Ah y debo advertirte que si nunca has ido a tomar yoga, prepárate a vivir una experiencia bizarra en un nivel increíble y te lo dice alguien que se la vive en el gym, tengo 10 años haciendo ejercicio en estos lugares y cada que surge algo nuevo como los kettlebell, gimnasia en plan circo, electro estimulación y todas esas cosas las he probado. Algunas me han parecido difíciles pero lo intento y siempre me divierto, siempre de los siempre excepto cuando se habla de yoga, odio el yoga, una actividad que lejos de relájame me estresa más y me hizo concluir siempre de los siempre que odio el yoga en niveles épicos. Realmente es algo asombroso, el desagrado que me genero mi primera clase oficial.

Confieso que si funciono, además de estrenarme, la clase recuperativa que tome para la espalda alivio mucho el dolor que sentía en la espalda baja, pero por otro lado me estreso en un nivel insano.

¿Por qué?, creo que la respuesta es odio el yoga.

MMMMMM, bien, para empezar los otros practicantes de yoga no son nada amigables y jóvenes veinteañeros y viejitas sesentonas, todos me veían con cara de “que tarada eres nena” eso o me hacían gestos de “no te pienso ayudar”, cada que estaba a punto de abrir la boca para pedir ayuda o que me explicaran algo.

Parecerá que es obvio ir a yoga y estirarte, pero para nada, tiene un nivel de complejidad muy alto y nadie se quiere tomar el tiempo de explicarte que está pasando, como te tienes que acomodar o algo tan simple como el uso del cinturón que te dan, los cajones o incluso los cojines.

Todos en la clase tienen prisa y cero intereses por ayudarte, desde los alumnos hasta la instructora. Eso hace muy frustrante ir a tomar yoga, además si vas a una clase para lesiones de la espalda, como que la instructora debería considerar tus dolencias para cada ejercicio, después de todo nadie conoce tu cuerpo mejor que tú.
Basándonos en ese principio el instructor de yoga debería escuchar tus quejas hacia una postura en vez de únicamente decirte “relájate” y no me quites el tiempo.
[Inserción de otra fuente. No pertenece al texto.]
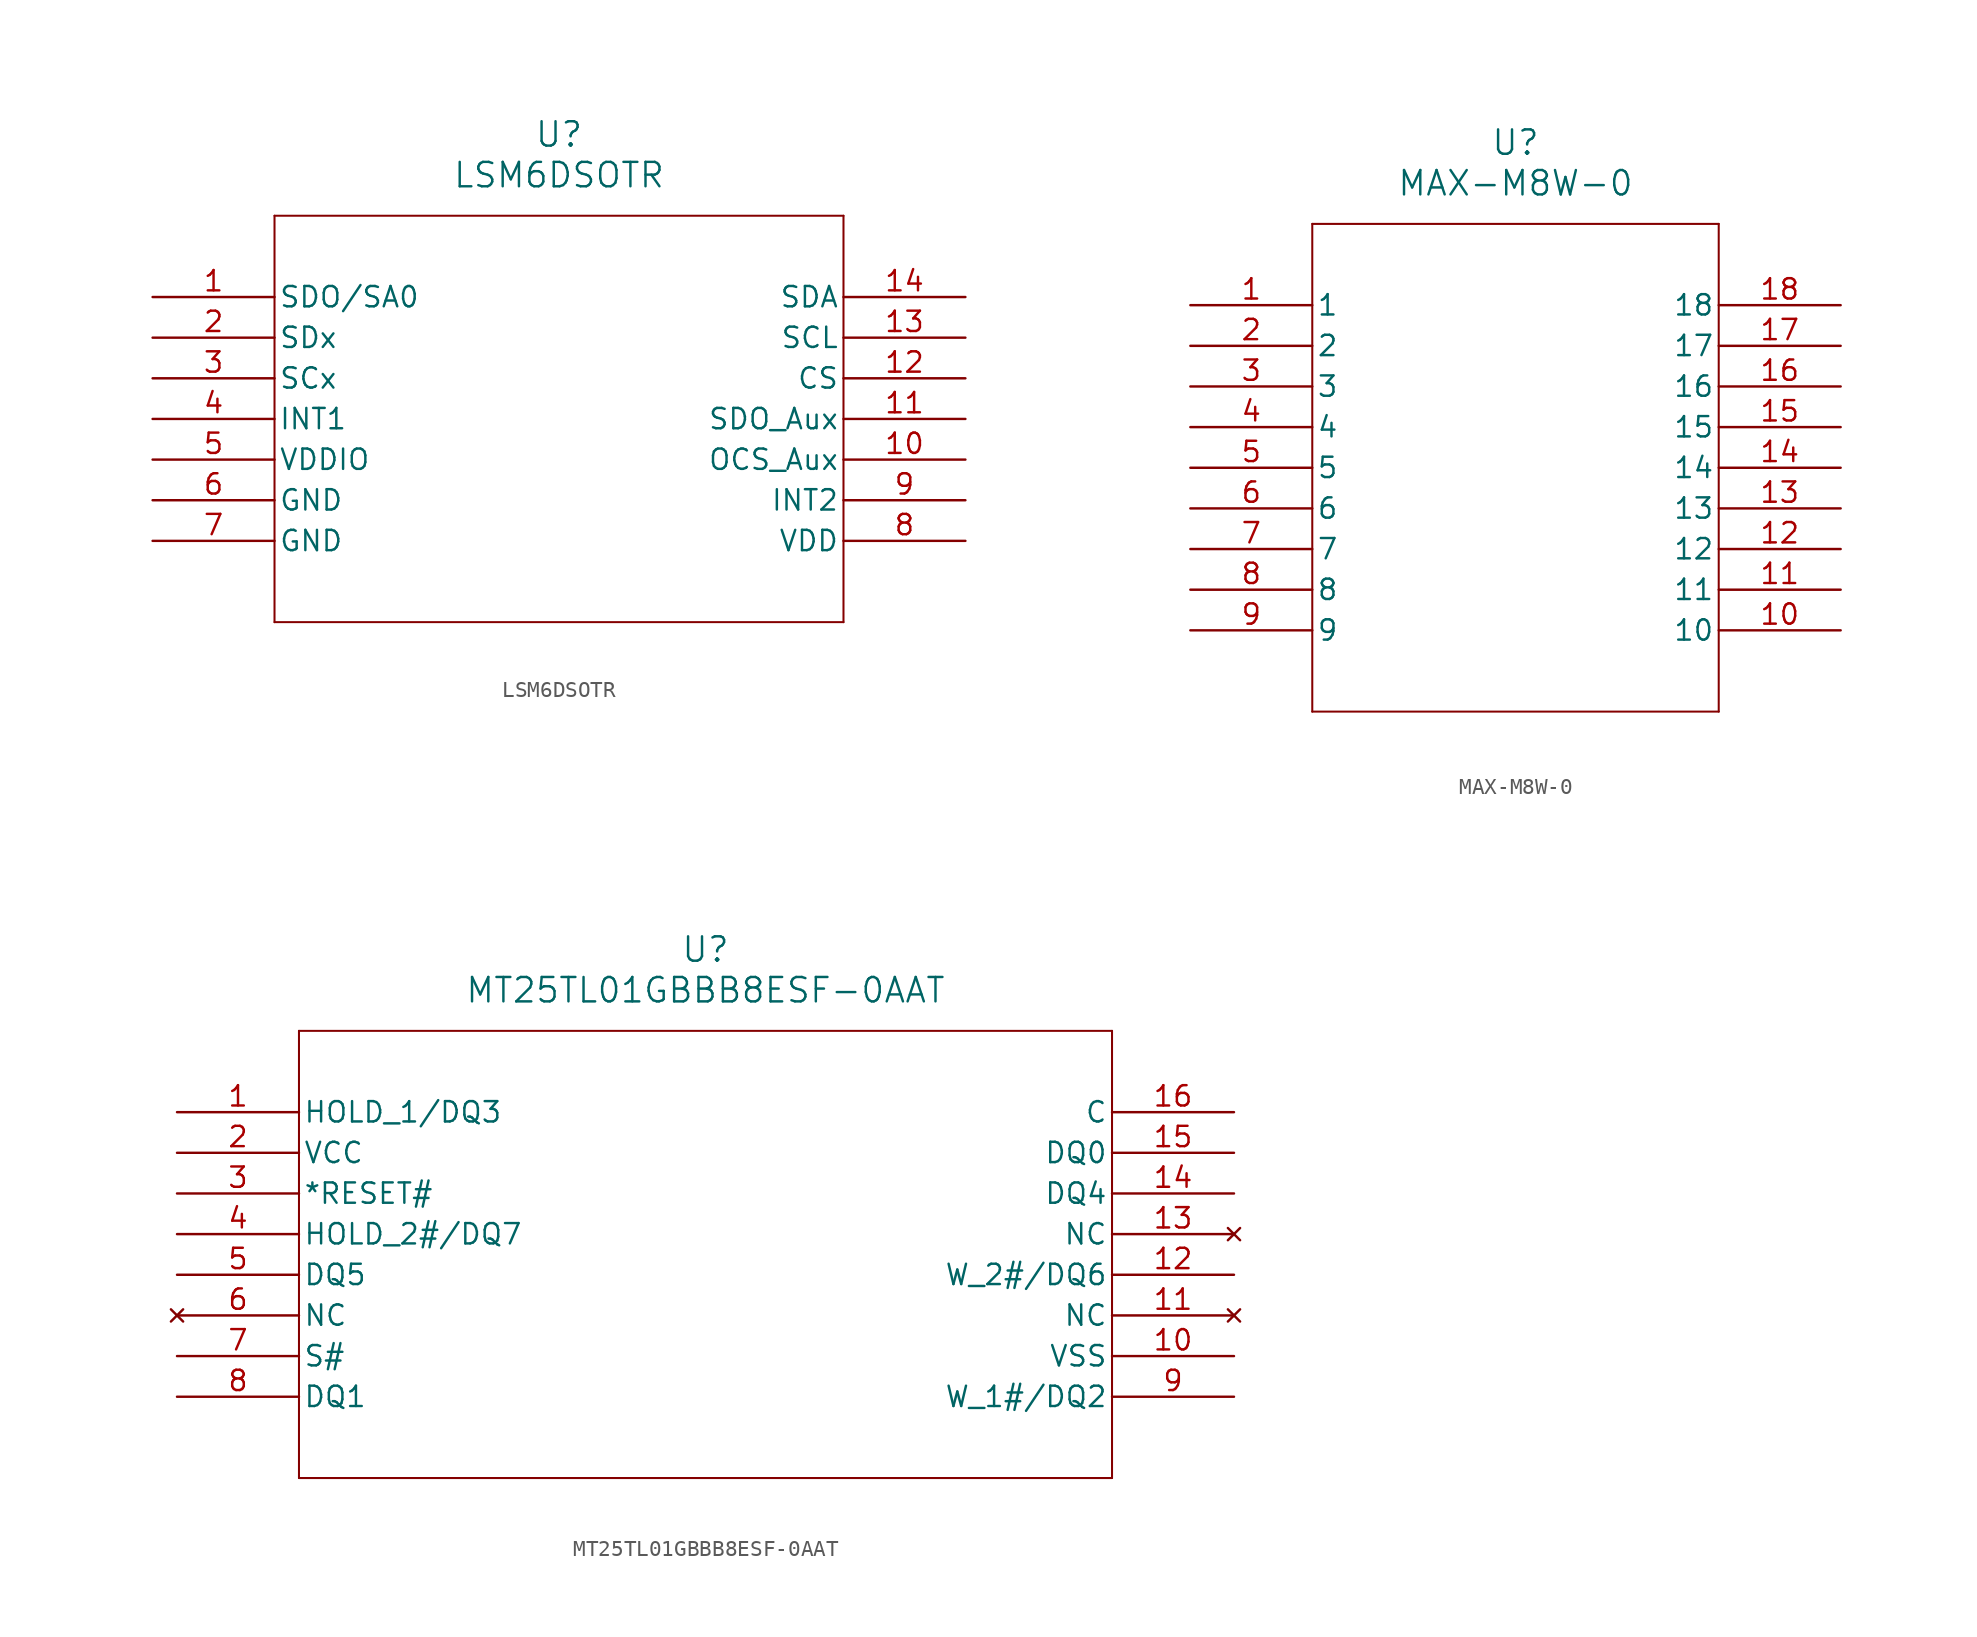
<source format=kicad_sym>
(kicad_symbol_lib
  (version 20241209)
  (generator "kicad_symbol_editor")
  (generator_version "9.0")
  (symbol "LSM6DSOTR"
    (pin_names
      (offset 0.254))
    (property "Reference" "U"
      (at 25.4 10.16 0)
      (effects (font (size 1.524 1.524))))
    (property "Value" "LSM6DSOTR"
      (at 25.4 7.62 0)
      (effects (font (size 1.524 1.524))))
    (property "ki_locked" ""
      (at 0 0 0)
      (effects (font (size 1.27 1.27))))
    (symbol "LSM6DSOTR_0_1"
      (polyline (pts (xy 7.62 5.08) (xy 7.62 -20.32)) (stroke (width 0.127) (type default)) (fill (type none)))
      (polyline (pts (xy 7.62 -20.32) (xy 43.18 -20.32)) (stroke (width 0.127) (type default)) (fill (type none)))
      (polyline (pts (xy 43.18 5.08) (xy 7.62 5.08)) (stroke (width 0.127) (type default)) (fill (type none)))
      (polyline (pts (xy 43.18 -20.32) (xy 43.18 5.08)) (stroke (width 0.127) (type default)) (fill (type none)))
      (pin bidirectional line (at 0 0 0) (length 7.62) (name "SDO/SA0" (effects (font (size 1.27 1.27)))) (number "1" (effects (font (size 1.27 1.27)))))
      (pin bidirectional line (at 0 -2.54 0) (length 7.62) (name "SDx" (effects (font (size 1.27 1.27)))) (number "2" (effects (font (size 1.27 1.27)))))
      (pin bidirectional line (at 0 -5.08 0) (length 7.62) (name "SCx" (effects (font (size 1.27 1.27)))) (number "3" (effects (font (size 1.27 1.27)))))
      (pin output line (at 0 -7.62 0) (length 7.62) (name "INT1" (effects (font (size 1.27 1.27)))) (number "4" (effects (font (size 1.27 1.27)))))
      (pin power_in line (at 0 -10.16 0) (length 7.62) (name "VDDIO" (effects (font (size 1.27 1.27)))) (number "5" (effects (font (size 1.27 1.27)))))
      (pin power_out line (at 0 -12.7 0) (length 7.62) (name "GND" (effects (font (size 1.27 1.27)))) (number "6" (effects (font (size 1.27 1.27)))))
      (pin power_out line (at 0 -15.24 0) (length 7.62) (name "GND" (effects (font (size 1.27 1.27)))) (number "7" (effects (font (size 1.27 1.27)))))
      (pin bidirectional line (at 50.8 0 180) (length 7.62) (name "SDA" (effects (font (size 1.27 1.27)))) (number "14" (effects (font (size 1.27 1.27)))))
      (pin input line (at 50.8 -2.54 180) (length 7.62) (name "SCL" (effects (font (size 1.27 1.27)))) (number "13" (effects (font (size 1.27 1.27)))))
      (pin input line (at 50.8 -5.08 180) (length 7.62) (name "CS" (effects (font (size 1.27 1.27)))) (number "12" (effects (font (size 1.27 1.27)))))
      (pin bidirectional line (at 50.8 -7.62 180) (length 7.62) (name "SDO_Aux" (effects (font (size 1.27 1.27)))) (number "11" (effects (font (size 1.27 1.27)))))
      (pin bidirectional line (at 50.8 -10.16 180) (length 7.62) (name "OCS_Aux" (effects (font (size 1.27 1.27)))) (number "10" (effects (font (size 1.27 1.27)))))
      (pin output line (at 50.8 -12.7 180) (length 7.62) (name "INT2" (effects (font (size 1.27 1.27)))) (number "9" (effects (font (size 1.27 1.27)))))
      (pin power_in line (at 50.8 -15.24 180) (length 7.62) (name "VDD" (effects (font (size 1.27 1.27)))) (number "8" (effects (font (size 1.27 1.27)))))))
  (symbol "MAX-M8W-0"
    (pin_names
      (offset 0.254))
    (property "Reference" "U"
      (at 20.32 10.16 0)
      (effects (font (size 1.524 1.524))))
    (property "Value" "MAX-M8W-0"
      (at 20.32 7.62 0)
      (effects (font (size 1.524 1.524))))
    (property "ki_locked" ""
      (at 0 0 0)
      (effects (font (size 1.27 1.27))))
    (symbol "MAX-M8W-0_0_1"
      (polyline (pts (xy 7.62 5.08) (xy 7.62 -25.4)) (stroke (width 0.127) (type default)) (fill (type none)))
      (polyline (pts (xy 7.62 -25.4) (xy 33.02 -25.4)) (stroke (width 0.127) (type default)) (fill (type none)))
      (polyline (pts (xy 33.02 5.08) (xy 7.62 5.08)) (stroke (width 0.127) (type default)) (fill (type none)))
      (polyline (pts (xy 33.02 -25.4) (xy 33.02 5.08)) (stroke (width 0.127) (type default)) (fill (type none)))
      (pin unspecified line (at 0 0 0) (length 7.62) (name "1" (effects (font (size 1.27 1.27)))) (number "1" (effects (font (size 1.27 1.27)))))
      (pin unspecified line (at 0 -2.54 0) (length 7.62) (name "2" (effects (font (size 1.27 1.27)))) (number "2" (effects (font (size 1.27 1.27)))))
      (pin unspecified line (at 0 -5.08 0) (length 7.62) (name "3" (effects (font (size 1.27 1.27)))) (number "3" (effects (font (size 1.27 1.27)))))
      (pin unspecified line (at 0 -7.62 0) (length 7.62) (name "4" (effects (font (size 1.27 1.27)))) (number "4" (effects (font (size 1.27 1.27)))))
      (pin unspecified line (at 0 -10.16 0) (length 7.62) (name "5" (effects (font (size 1.27 1.27)))) (number "5" (effects (font (size 1.27 1.27)))))
      (pin unspecified line (at 0 -12.7 0) (length 7.62) (name "6" (effects (font (size 1.27 1.27)))) (number "6" (effects (font (size 1.27 1.27)))))
      (pin unspecified line (at 0 -15.24 0) (length 7.62) (name "7" (effects (font (size 1.27 1.27)))) (number "7" (effects (font (size 1.27 1.27)))))
      (pin unspecified line (at 0 -17.78 0) (length 7.62) (name "8" (effects (font (size 1.27 1.27)))) (number "8" (effects (font (size 1.27 1.27)))))
      (pin unspecified line (at 0 -20.32 0) (length 7.62) (name "9" (effects (font (size 1.27 1.27)))) (number "9" (effects (font (size 1.27 1.27)))))
      (pin unspecified line (at 40.64 0 180) (length 7.62) (name "18" (effects (font (size 1.27 1.27)))) (number "18" (effects (font (size 1.27 1.27)))))
      (pin unspecified line (at 40.64 -2.54 180) (length 7.62) (name "17" (effects (font (size 1.27 1.27)))) (number "17" (effects (font (size 1.27 1.27)))))
      (pin unspecified line (at 40.64 -5.08 180) (length 7.62) (name "16" (effects (font (size 1.27 1.27)))) (number "16" (effects (font (size 1.27 1.27)))))
      (pin unspecified line (at 40.64 -7.62 180) (length 7.62) (name "15" (effects (font (size 1.27 1.27)))) (number "15" (effects (font (size 1.27 1.27)))))
      (pin unspecified line (at 40.64 -10.16 180) (length 7.62) (name "14" (effects (font (size 1.27 1.27)))) (number "14" (effects (font (size 1.27 1.27)))))
      (pin unspecified line (at 40.64 -12.7 180) (length 7.62) (name "13" (effects (font (size 1.27 1.27)))) (number "13" (effects (font (size 1.27 1.27)))))
      (pin unspecified line (at 40.64 -15.24 180) (length 7.62) (name "12" (effects (font (size 1.27 1.27)))) (number "12" (effects (font (size 1.27 1.27)))))
      (pin unspecified line (at 40.64 -17.78 180) (length 7.62) (name "11" (effects (font (size 1.27 1.27)))) (number "11" (effects (font (size 1.27 1.27)))))
      (pin unspecified line (at 40.64 -20.32 180) (length 7.62) (name "10" (effects (font (size 1.27 1.27)))) (number "10" (effects (font (size 1.27 1.27)))))))
  (symbol "MT25TL01GBBB8ESF-0AAT"
    (pin_names
      (offset 0.254))
    (property "Reference" "U"
      (at 33.02 10.16 0)
      (effects (font (size 1.524 1.524))))
    (property "Value" "MT25TL01GBBB8ESF-0AAT"
      (at 33.02 7.62 0)
      (effects (font (size 1.524 1.524))))
    (property "ki_locked" ""
      (at 0 0 0)
      (effects (font (size 1.27 1.27))))
    (symbol "MT25TL01GBBB8ESF-0AAT_0_1"
      (polyline (pts (xy 7.62 5.08) (xy 7.62 -22.86)) (stroke (width 0.127) (type default)) (fill (type none)))
      (polyline (pts (xy 7.62 -22.86) (xy 58.42 -22.86)) (stroke (width 0.127) (type default)) (fill (type none)))
      (polyline (pts (xy 58.42 5.08) (xy 7.62 5.08)) (stroke (width 0.127) (type default)) (fill (type none)))
      (polyline (pts (xy 58.42 -22.86) (xy 58.42 5.08)) (stroke (width 0.127) (type default)) (fill (type none)))
      (pin bidirectional line (at 0 0 0) (length 7.62) (name "HOLD_1/DQ3" (effects (font (size 1.27 1.27)))) (number "1" (effects (font (size 1.27 1.27)))))
      (pin power_in line (at 0 -2.54 0) (length 7.62) (name "VCC" (effects (font (size 1.27 1.27)))) (number "2" (effects (font (size 1.27 1.27)))))
      (pin input line (at 0 -5.08 0) (length 7.62) (name "*RESET#" (effects (font (size 1.27 1.27)))) (number "3" (effects (font (size 1.27 1.27)))))
      (pin bidirectional line (at 0 -7.62 0) (length 7.62) (name "HOLD_2#/DQ7" (effects (font (size 1.27 1.27)))) (number "4" (effects (font (size 1.27 1.27)))))
      (pin bidirectional line (at 0 -10.16 0) (length 7.62) (name "DQ5" (effects (font (size 1.27 1.27)))) (number "5" (effects (font (size 1.27 1.27)))))
      (pin no_connect line (at 0 -12.7 0) (length 7.62) (name "NC" (effects (font (size 1.27 1.27)))) (number "6" (effects (font (size 1.27 1.27)))))
      (pin input line (at 0 -15.24 0) (length 7.62) (name "S#" (effects (font (size 1.27 1.27)))) (number "7" (effects (font (size 1.27 1.27)))))
      (pin bidirectional line (at 0 -17.78 0) (length 7.62) (name "DQ1" (effects (font (size 1.27 1.27)))) (number "8" (effects (font (size 1.27 1.27)))))
      (pin input line (at 66.04 0 180) (length 7.62) (name "C" (effects (font (size 1.27 1.27)))) (number "16" (effects (font (size 1.27 1.27)))))
      (pin bidirectional line (at 66.04 -2.54 180) (length 7.62) (name "DQ0" (effects (font (size 1.27 1.27)))) (number "15" (effects (font (size 1.27 1.27)))))
      (pin bidirectional line (at 66.04 -5.08 180) (length 7.62) (name "DQ4" (effects (font (size 1.27 1.27)))) (number "14" (effects (font (size 1.27 1.27)))))
      (pin no_connect line (at 66.04 -7.62 180) (length 7.62) (name "NC" (effects (font (size 1.27 1.27)))) (number "13" (effects (font (size 1.27 1.27)))))
      (pin bidirectional line (at 66.04 -10.16 180) (length 7.62) (name "W_2#/DQ6" (effects (font (size 1.27 1.27)))) (number "12" (effects (font (size 1.27 1.27)))))
      (pin no_connect line (at 66.04 -12.7 180) (length 7.62) (name "NC" (effects (font (size 1.27 1.27)))) (number "11" (effects (font (size 1.27 1.27)))))
      (pin power_out line (at 66.04 -15.24 180) (length 7.62) (name "VSS" (effects (font (size 1.27 1.27)))) (number "10" (effects (font (size 1.27 1.27)))))
      (pin bidirectional line (at 66.04 -17.78 180) (length 7.62) (name "W_1#/DQ2" (effects (font (size 1.27 1.27)))) (number "9" (effects (font (size 1.27 1.27))))))))
</source>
Y seguro pensaras que le tengo mala leche al yoga, que no lo creo, y repito, como asidua usuaria de gimnasio sé que la cortesía para los nuevos además de la paciencia es algo polite que debes hacer, digo, si ves que alguien se va a matar con un aparato, pues lo ayudas, ahhhhh, pero cuando se habla de yoga, es yoga, que te puede pasar, así que no me estés chingando que no te pienso ayudar.

Creo que lo que más me estreso fue la actitud de la instructora, muy grosera, muy pedante, muy déspota cada que le pedía ayuda u orientación me regañaba, me decía que no la molestará y que hiciera lo que me pedía, el problema es que no sabía cómo hacerlo, por eso preguntaba.

Odio el yoga, no me relaja, aunque en un análisis posterior, creo que nadie debería ir a Green Yoga Polanco, el ambiente es bastante nefasto, la gente es grosera comenzando por la instructora. Supongo que así son las personas en Polanco.

Pero esa no es mi primera mala experiencia con el yoga, y cada que tomaba esas clases en mi gym, también el instructor es bastante neurótico, regaña por todo y no le preocupaba para nada mi capacidad o facilidad para estirarme en plan yoga.

OHHHHHHH como odio el yoga, y si un tiempo pensaba que era para viejitas, ahora sé que es para locos extremistas que solo buscan la pose, y no la postura.
Aunque bueno, tal vez haya quien si disfrute el yoga y lo haga por la filosofía.